Effect of Basalt Fibers on The Flexural Behavior of Beams Reinforced With BFRP Bars

Abstract

Over the last few decades, construction materials have gone through many developments aimed at improving their structural and operational properties. The implementation of fiber-reinforced polymer (FRP) bars as a replacement for conventional teel reinforcement in reinforced concrete structures has gained significant acceptance in the construction field. Basalt Fiber-Reinforced Polymer (BFRP) bars are a new type of FRP reinforcement material that was recently introduced to the construction industry. The main shortcoming associated with the use of the BFRP bars in concrete beams is related to the brittle behavior of these beams. This research investigates, experimentally and analytically, the effects of using different types of fibers within the concrete mix on the flexural behavior of BFRP-reinforced concrete beams.
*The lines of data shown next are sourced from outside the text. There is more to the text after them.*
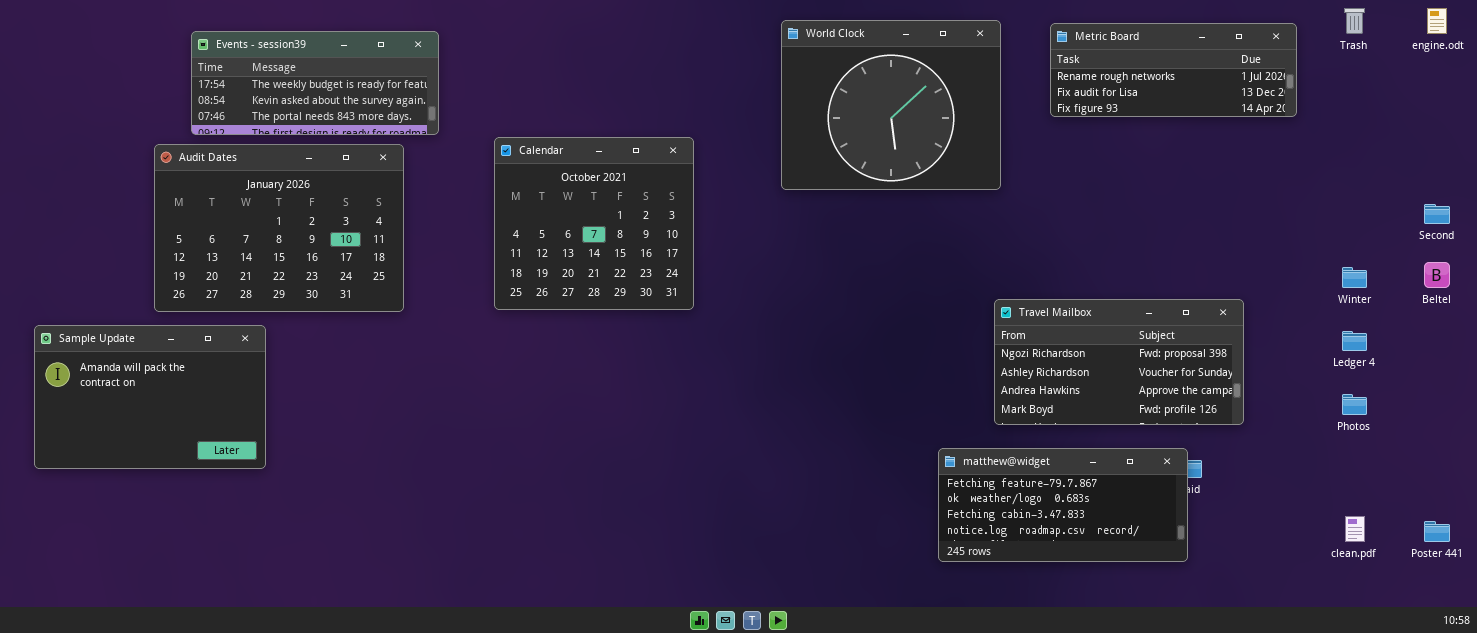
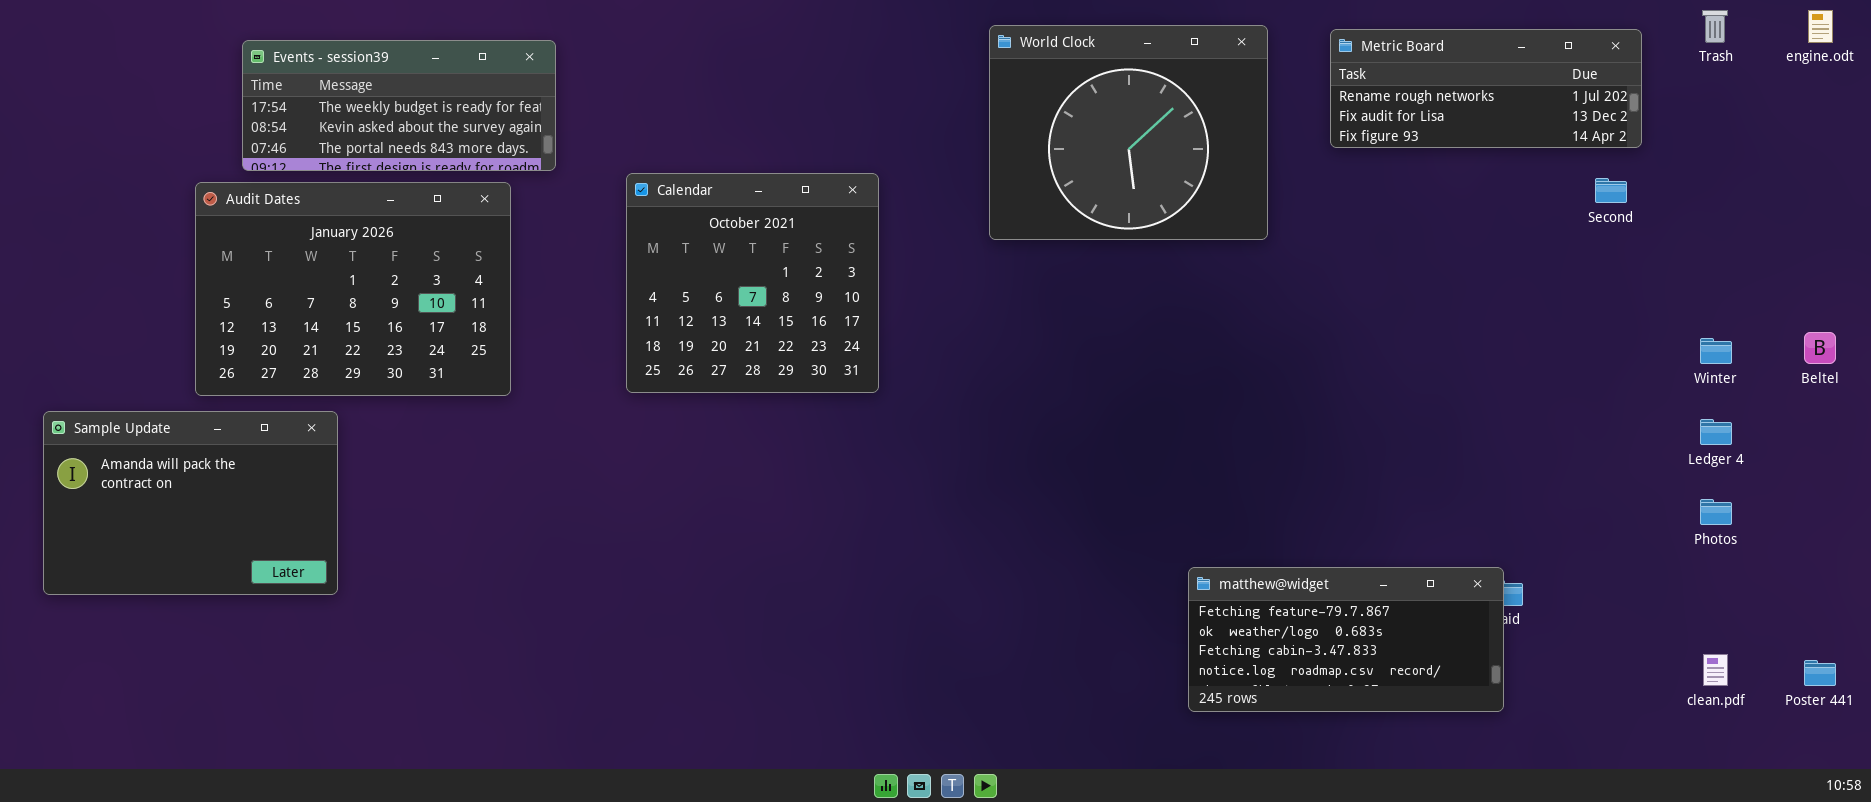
Second: [1424,204,1450,224] -> [1595,178,1627,203], moved
Travel Mailbox: [994,299,1244,425] -> none, closed

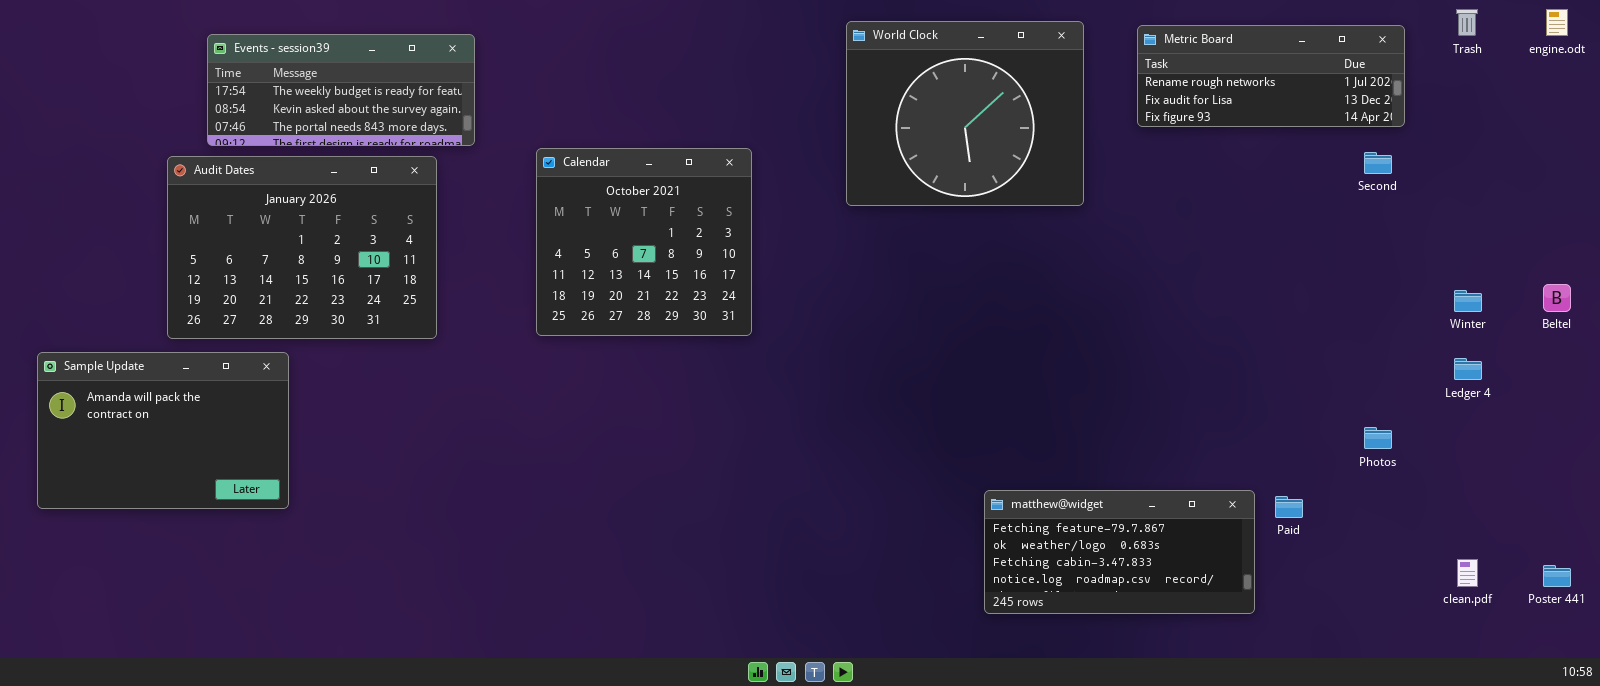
Photos: [1700,499,1732,525] -> [1364,427,1392,449], moved
matthew@widget: [1188,567,1504,712] -> [984,490,1255,614], moved

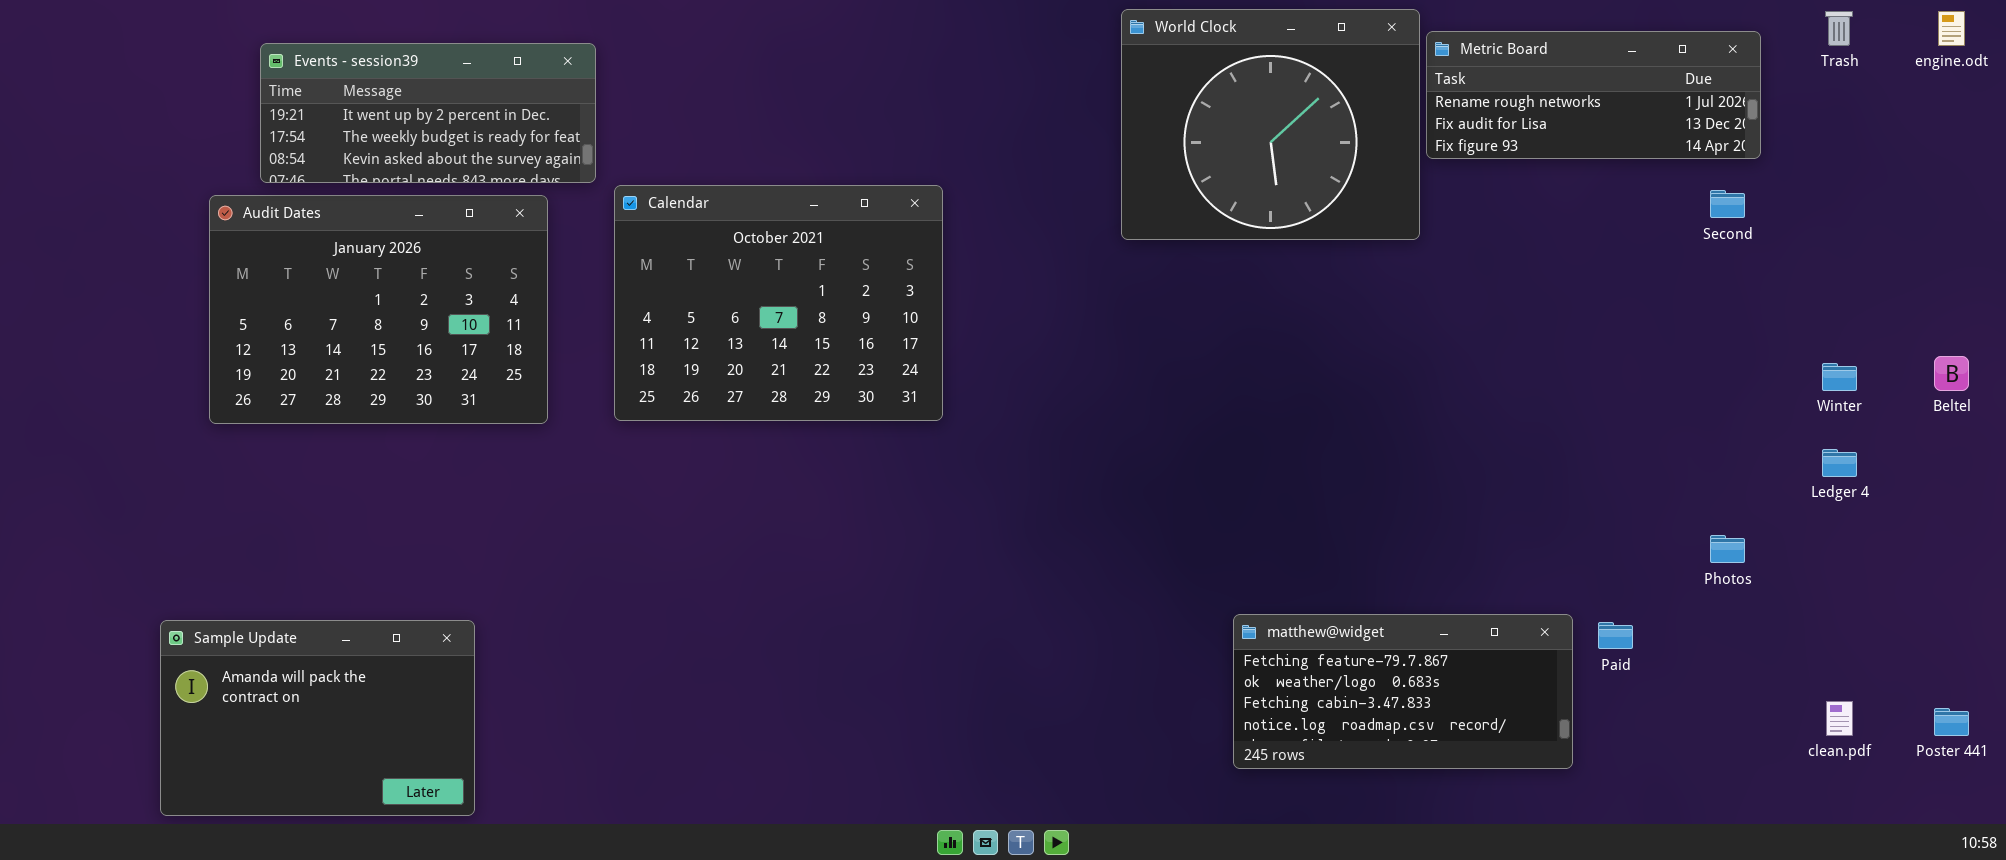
World Clock: [846,21,1084,206] -> [1121,9,1420,240], moved
Events - session39: [207,34,475,146] -> [260,43,596,183], scrolled up 1 row
Calendar: [536,148,752,336] -> [614,185,943,421], resized
Sample Update: [37,352,289,509] -> [160,620,475,816], moved

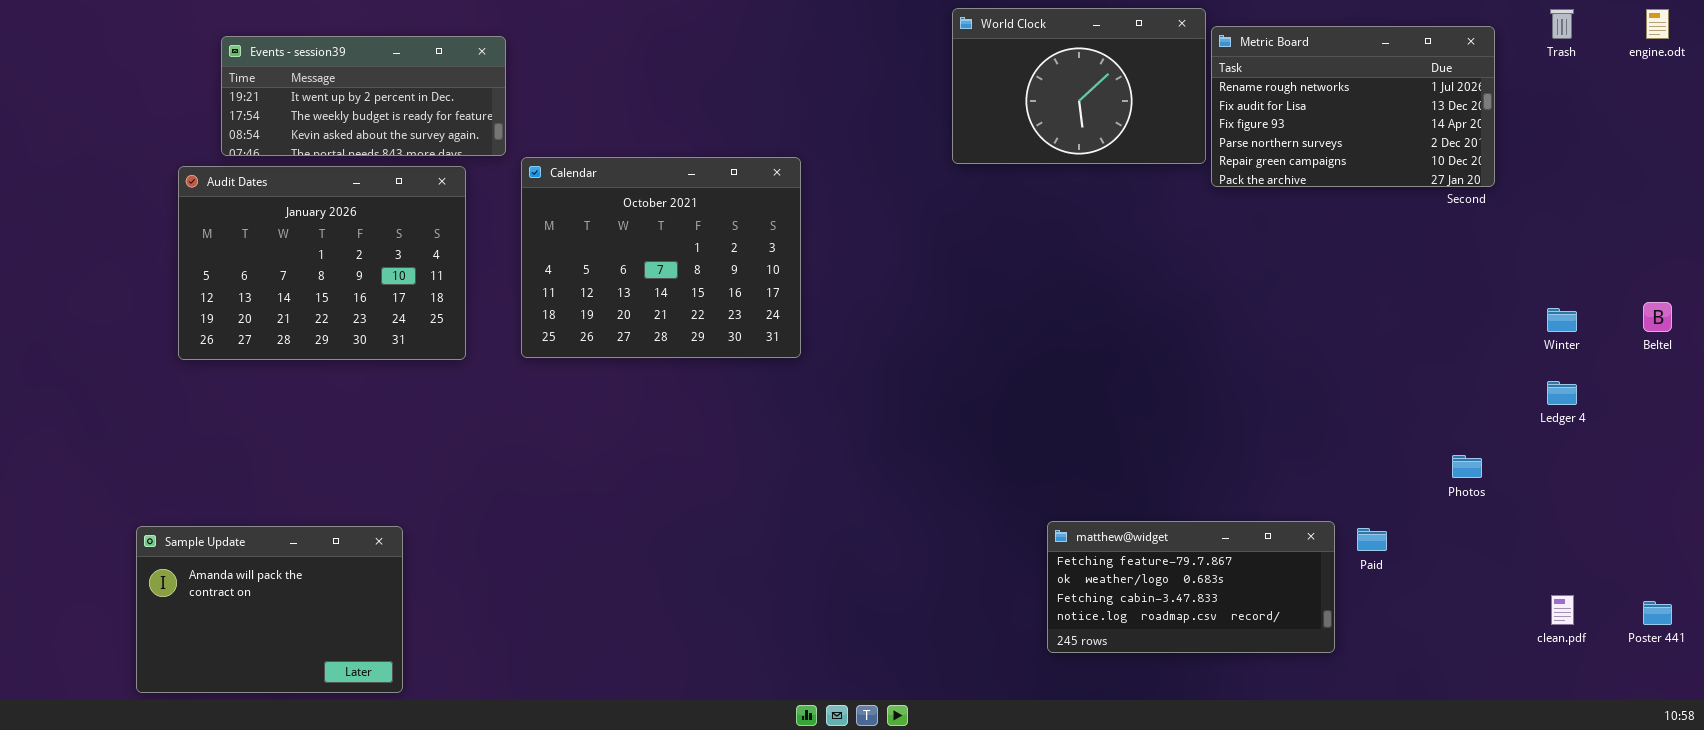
World Clock: [1121,9,1420,240] -> [952,8,1206,164], resized
Metric Board: [1426,31,1761,159] -> [1211,26,1495,187], resized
The experimental program consisted of material evaluation and flexural testing. A total of 12 beams were prepared and cast using plain, basalt fiber, and synthetic fiber-reinforced concrete with a 400MPa target compressive strength. Flexural testing was conducted on each of the BFRP-FRC beams using a four-point loading test. Results showed a noticeable improvement in the flexural capacities of these beams due to the delay in concrete failure strain (beyond 0.003) at the compression zone, which helped the BFRP bars to attain a higher ultimate strength. Results also indicated that introducing fibers to the concrete increased curvature ductility. Furthermore, the flexural capacity of the section increased by 12% for the basalt fibers RC beams compared to 19% for specimen with synthetic fibers. The opening of cracks and their deep propagation was effectively restrained by the bridging effect of the fibers, which keeps the crack widths lower than the allowable limit of 0.7 mm at the service stage. In addition, the applicability of ACI 440-1R-06 recommendations was assessed using the results of plain concrete specimen and extended to cover fiber-reinforced concrete beams. The experimental results showed good agreement with the analytical ones obtained using ACI equations in terms of flexural capacity, crack spacing, crack widths and mid-span deflection.